# Working navigation lights



## tugboat (Nov 23, 2006)

Many years ago, I scratchbuilt a supply vessel direct from a general arrangement plan, scale 1:100 but it was never completed. I now have to time to make all the small bits and bobs of deck fittings and finish it off. I always check out Shipbuilder Bob's models and sigh with envy. An idea I have is to have the model in a case and have it lit as if it is at sea at night, nav lights and deck floodlights. However, I don't know if bulbs are available small enough to let me do that. 
It has been suggested I look on model railway sites, but I have no idea what would be the appropriate scale for what I need.
I know some of you are really experienced at modelling, better than I'll ever be, and I wondered if anyone could point me in the right direction, please? Have any of you done what I propose? Are miniature working nav lights available? I've done some Googling, but I am struggling.
Thanks for any help and advice.


----------



## Michael Taylor (Aug 31, 2008)

Try Micro Mark at www.micromark.com I have been very happy with the few things I have puchased from them.
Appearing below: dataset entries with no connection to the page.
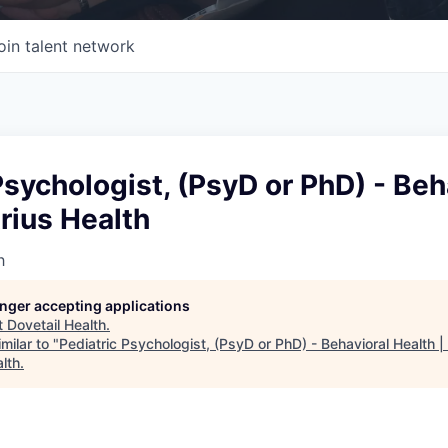
oin talent network
Psychologist, (PsyD or PhD) - Beh
trius Health
h
longer accepting applications
t
Dovetail Health
.
milar to "
Pediatric Psychologist, (PsyD or PhD) - Behavioral Health |
lth
.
Perhaps shd have said it is here in the States


----------



## tugboat (Nov 23, 2006)

Thank you, Michael, I'll check them out.


----------



## tugboat (Nov 23, 2006)

Grain of rice bulbs look too big for my scale, plus the wiring would make the mast tubes too big.

I've suddenly thought about fibre optics and I'm wondering if anyone has experience of using them in model applications?


----------



## rknibbs (Mar 11, 2006)

Try led's they come in a wide variety of sizes, colours, various voltages and various effects flashing, changing colour, can dim .......... and there are various fact sheets on the web explaining how to use them.


----------



## jerome morris (May 27, 2008)

Cornwall model boats may be a good bet for what you'd like to do.
https://www.cornwallmodelboats.co.uk/


----------



## tugboat (Nov 23, 2006)

Thanks. Their nav lights are all too big, unfortunately. That seems to be the norm. I think I will have to go fibre optics. I'm told I should construct a box with a light source, and run all the fibres from that, with coloured filters as necessary. I'm researching how to do that. Good news is that tubes for masts will still be in scale.
Thanks for replies so far. If anyone has a contribution about using fibre optics, that would be great.


----------